## WHAT YOU HAVE TO DO
Take every record and write it out again exactly, with no images included.

## EXERCISE MATERIAL
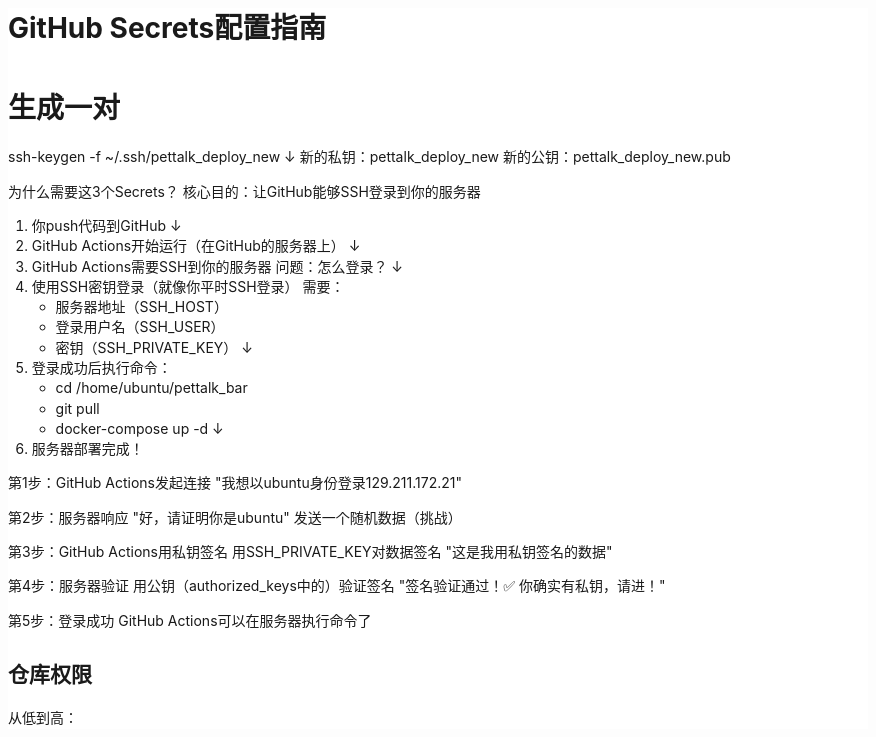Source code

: # GitHub Secrets配置指南

# 生成一对
ssh-keygen -f ~/.ssh/pettalk_deploy_new
  ↓
新的私钥：pettalk_deploy_new
新的公钥：pettalk_deploy_new.pub

为什么需要这3个Secrets？
核心目的：让GitHub能够SSH登录到你的服务器
1. 你push代码到GitHub
   ↓
2. GitHub Actions开始运行（在GitHub的服务器上）
   ↓
3. GitHub Actions需要SSH到你的服务器
   问题：怎么登录？
   ↓
4. 使用SSH密钥登录（就像你平时SSH登录）
   需要：
   - 服务器地址（SSH_HOST）
   - 登录用户名（SSH_USER）
   - 密钥（SSH_PRIVATE_KEY）
   ↓
5. 登录成功后执行命令：
   - cd /home/ubuntu/pettalk_bar
   - git pull
   - docker-compose up -d
   ↓
6. 服务器部署完成！



第1步：GitHub Actions发起连接
  "我想以ubuntu身份登录129.211.172.21"

第2步：服务器响应
  "好，请证明你是ubuntu"
  发送一个随机数据（挑战）

第3步：GitHub Actions用私钥签名
  用SSH_PRIVATE_KEY对数据签名
  "这是我用私钥签名的数据"

第4步：服务器验证
  用公钥（authorized_keys中的）验证签名
  "签名验证通过！✅ 你确实有私钥，请进！"

第5步：登录成功
  GitHub Actions可以在服务器执行命令了


## 仓库权限
从低到高：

## EXERCISE RESPONSE
Source code

: # GitHub Secrets配置指南

# 生成一对
ssh-keygen -f ~/.ssh/pettalk_deploy_new
  ↓
新的私钥：pettalk_deploy_new
新的公钥：pettalk_deploy_new.pub

为什么需要这3个Secrets？
核心目的：让GitHub能够SSH登录到你的服务器
1. 你push代码到GitHub
   ↓
2. GitHub Actions开始运行（在GitHub的服务器上）
   ↓
3. GitHub Actions需要SSH到你的服务器
   问题：怎么登录？
   ↓
4. 使用SSH密钥登录（就像你平时SSH登录）
   需要：
   - 服务器地址（SSH_HOST）
   - 登录用户名（SSH_USER）
   - 密钥（SSH_PRIVATE_KEY）
   ↓
5. 登录成功后执行命令：
   - cd /home/ubuntu/pettalk_bar
   - git pull
   - docker-compose up -d
   ↓
6. 服务器部署完成！



第1步：GitHub Actions发起连接
  "我想以ubuntu身份登录129.211.172.21"

第2步：服务器响应
  "好，请证明你是ubuntu"
  发送一个随机数据（挑战）

第3步：GitHub Actions用私钥签名
  用SSH_PRIVATE_KEY对数据签名
  "这是我用私钥签名的数据"

第4步：服务器验证
  用公钥（authorized_keys中的）验证签名
  "签名验证通过！✅ 你确实有私钥，请进！"

第5步：登录成功
  GitHub Actions可以在服务器执行命令了


## 仓库权限
从低到高：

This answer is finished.